EXERCISE DIRECTIONS: Set down, word for word, the lines in the items from the line containing "cómputos está disponible en la" through the line containing "cala, en Puebla, y", both included.

Text data extracted from pages:
--------------------------------------------------
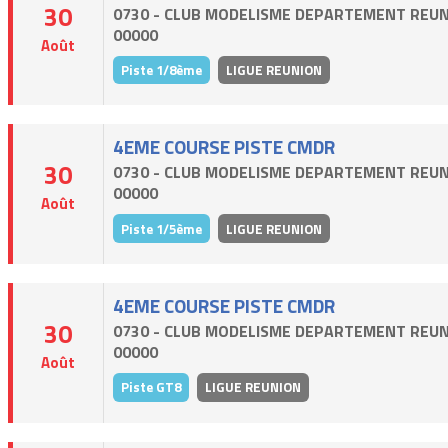
30
0730 - CLUB MODELISME DEPARTEMENT REUN
00000
Août
Piste 1/8ème
LIGUE REUNION
4EME COURSE PISTE CMDR
30
0730 - CLUB MODELISME DEPARTEMENT REUN
00000
Août
Piste 1/5ème
LIGUE REUNION
4EME COURSE PISTE CMDR
30
0730 - CLUB MODELISME DEPARTEMENT REUN
00000
Août
Piste GT8
LIGUE REUNION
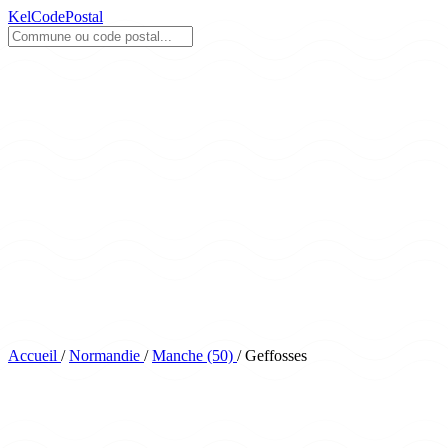
KelCodePostal
Accueil
/
Normandie
/
Manche (50)
/
Geffosses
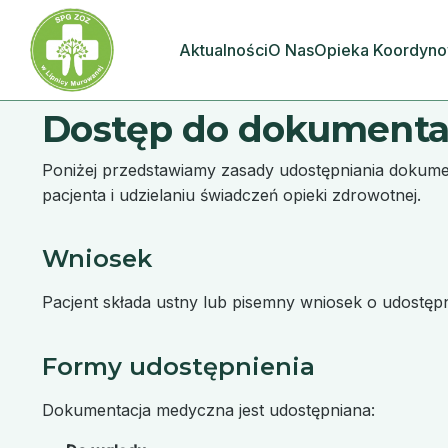
Aktualności
O Nas
Opieka Koordyn
Dostęp do dokumenta
Poniżej przedstawiamy zasady udostępniania dokum
pacjenta i udzielaniu świadczeń opieki zdrowotnej.
Wniosek
Pacjent składa ustny lub pisemny wniosek o udostęp
Formy udostępnienia
Dokumentacja medyczna jest udostępniana:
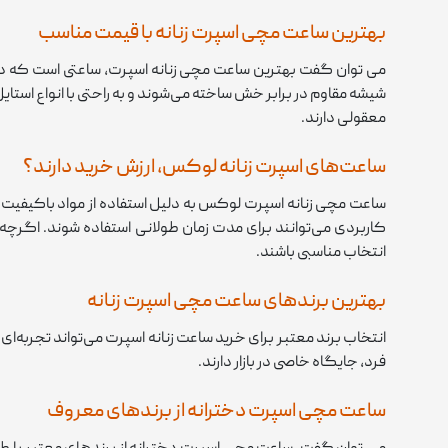
بهترین ساعت مچی اسپرت زنانه با قیمت مناسب
می توان گفت بهترین ساعت مچی زنانه اسپرت، ساعتی است که در کن
شیشه مقاوم در برابر خش ساخته می‌شوند و به راحتی با انواع استا
معقولی دارند.
ساعت‌های اسپرت زنانه لوکس، ارزش خرید دارند؟
ساعت مچی زنانه اسپرت لوکس به دلیل استفاده از مواد باکیفیت و 
کاربردی می‌توانند برای مدت زمان طولانی استفاده شوند. اگرچه
انتخاب مناسبی باشند.
بهترین برندهای ساعت مچی اسپرت زنانه
انتخاب برند معتبر برای خرید ساعت زنانه اسپرت می‌تواند تجربه‌
فرد، جایگاه خاصی در بازار دارند.
ساعت مچی اسپرت دخترانه از برندهای معروف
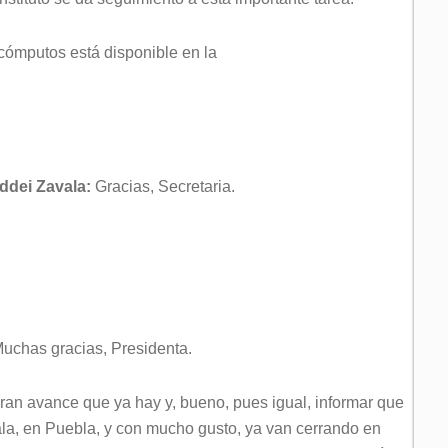
cómputos está disponible en la
ddei Zavala:
Gracias, Secretaria.
uchas gracias, Presidenta.
gran avance que ya hay y, bueno, pues igual, informar que
cala, en Puebla, y con mucho gusto, ya van cerrando en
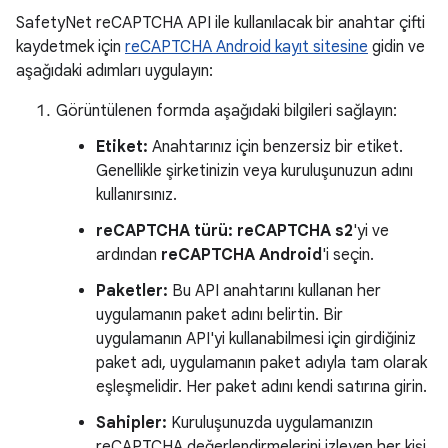
SafetyNet reCAPTCHA API ile kullanılacak bir anahtar çifti
kaydetmek için
reCAPTCHA Android kayıt sitesine
gidin ve
aşağıdaki adımları uygulayın:
Görüntülenen formda aşağıdaki bilgileri sağlayın:
Etiket:
Anahtarınız için benzersiz bir etiket.
Genellikle şirketinizin veya kuruluşunuzun adını
kullanırsınız.
reCAPTCHA türü:
reCAPTCHA s2
'yi ve
ardından
reCAPTCHA Android
'i seçin.
Paketler:
Bu API anahtarını kullanan her
uygulamanın paket adını belirtin. Bir
uygulamanın API'yi kullanabilmesi için girdiğiniz
paket adı, uygulamanın paket adıyla tam olarak
eşleşmelidir. Her paket adını kendi satırına girin.
Sahipler:
Kuruluşunuzda uygulamanızın
reCAPTCHA değerlendirmelerini izleyen her kişi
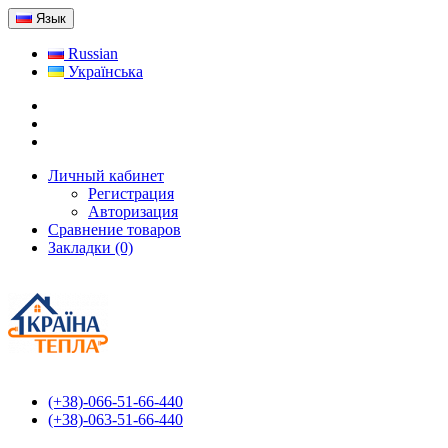
Язык
Russian
Українська
Личный кабинет
Регистрация
Авторизация
Сравнение товаров
Закладки (0)
(+38)-066-51-66-440
(+38)-063-51-66-440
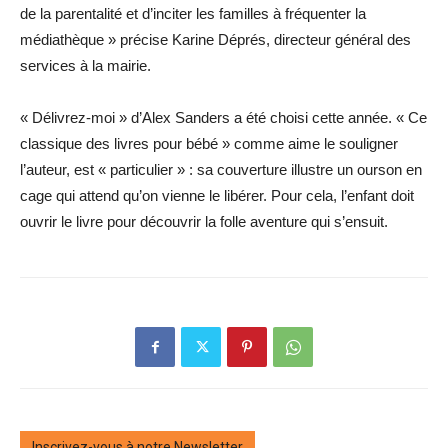
de la parentalité et d’inciter les familles à fréquenter la
médiathèque » précise Karine Déprés, directeur général des
services à la mairie.
« Délivrez-moi » d’Alex Sanders a été choisi cette année. « Ce
classique des livres pour bébé » comme aime le souligner
l’auteur, est « particulier » : sa couverture illustre un ourson en
cage qui attend qu’on vienne le libérer. Pour cela, l’enfant doit
ouvrir le livre pour découvrir la folle aventure qui s’ensuit.
Inscrivez-vous à notre Newsletter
--------------------------------------------------
EXERCISE SOLUTION:
cómputos está disponible en la
ddei Zavala:
Gracias, Secretaria.
uchas gracias, Presidenta.
gran avance que ya hay y, bueno, pues igual, informar que
cala, en Puebla, y con mucho gusto, ya van cerrando en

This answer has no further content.